La caisse nationale de solidarité pour la santé est la clé de voûte de la mise en place de la couverture santé universelle dans la Grande-Île.

Gros moyens. C’est ce qui définit les efforts menés par les responsables auprès du ministère de la Santé publique malgache, pour sécuriser les fonds alloués à la couverture santé universelle. Éviter des éventuelles tentatives de détournement des deniers publics est tout à fait légitime dans un pays où la corruption et le détournement d’argent semblent être devenus des «règles sociales». Et il n’est pas étonnant que les milliards d’ariary (environ 320 milliards d’ariary, fruit d’une cotisation à raison de 20 000 ar par personne par an) devant être versés dans ladite caisse, fassent déjà l’objet de projet ou d’intérêt de certains. Pour y faire face, le ministère de la Santé publique, via la caisse nationale de solidarité pour la santé, a mis en place une double mesure. La première fait référence à une gestion numérisée des bases des données des personnes prises en charge. Guy Andriantsara, directeur général de la caisse nationale de solidarité pour la santé fait savoir que «la numérisation devrait permettre de vérifier aussi bien l’identité des personnes consultées et bénéficiaires des soins que de leurs santés respectives. Et par ricochet des sommes d’argent qui sortent de la caisse». Le système de gestion numérisée prend également en compte l’entrée d’argent dans la caisse. «Le paiement des cotisations se fera via le système de mobile banking. L’idée est d’avoir une trace de toutes les transactions qui se font dans le cadre de la couverture santé universelle» a enchéri le DG de la CNSS. Avant de noter que «les actions se feront dans une optique de transparence des fonds alloués par et pour les personnes qui adhèrent au principe de la couverture santé universelle».
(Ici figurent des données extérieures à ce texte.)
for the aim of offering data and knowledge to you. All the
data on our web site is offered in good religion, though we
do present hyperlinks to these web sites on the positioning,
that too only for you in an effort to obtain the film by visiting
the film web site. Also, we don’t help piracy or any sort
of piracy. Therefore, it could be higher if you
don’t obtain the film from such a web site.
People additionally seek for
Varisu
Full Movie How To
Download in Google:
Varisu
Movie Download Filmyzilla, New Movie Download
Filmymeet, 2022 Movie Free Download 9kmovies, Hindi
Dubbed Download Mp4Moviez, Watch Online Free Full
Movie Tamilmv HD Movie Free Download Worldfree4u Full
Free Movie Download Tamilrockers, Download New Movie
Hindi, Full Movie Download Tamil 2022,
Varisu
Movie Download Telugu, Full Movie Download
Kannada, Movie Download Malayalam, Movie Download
Organe fiduciaire. Comme la gestion numérisée ne paraît pas être suffisante pour sécuriser les milliards d’ariary de la caisse nationale de solidarité pour la santé, il a fallu trouver une alternative complémentaire. Une gestion externalisée est la solution trouvée par les responsables de la caisse. Le principe consiste en une gestion opérée par un organisme fiduciaire extérieur à la caisse, et au ministère de tutelle. «Nous voulons éviter de reproduire les mêmes erreurs observées dans des organismes publics où les fonds ont été utilisés pour des activités qui n’ont rien à voir avec les objectifs de l’organisme» a fait savoir Guy Andriantsara de la CNSS. Ce dernier d’expliquer que, «l’organisme externe aura carte blanche pour gérer les recettes et dépenses de la Caisse nationale». Dans ses efforts de bénéficier les personnes vulnérables des soins de santé de bonne qualité, le ministère de la Santé publique ainsi que ses partenaires ont mis au point un système de couverture santé universelle répondant aux besoins de la Grande-Île. Une initiative qui requiert toutefois la participation de tout un chacun. Donner de sa personne pour aider les autres – surtout les plus démunis – serait le meilleur moyen permettant d’atteindre cet idéal.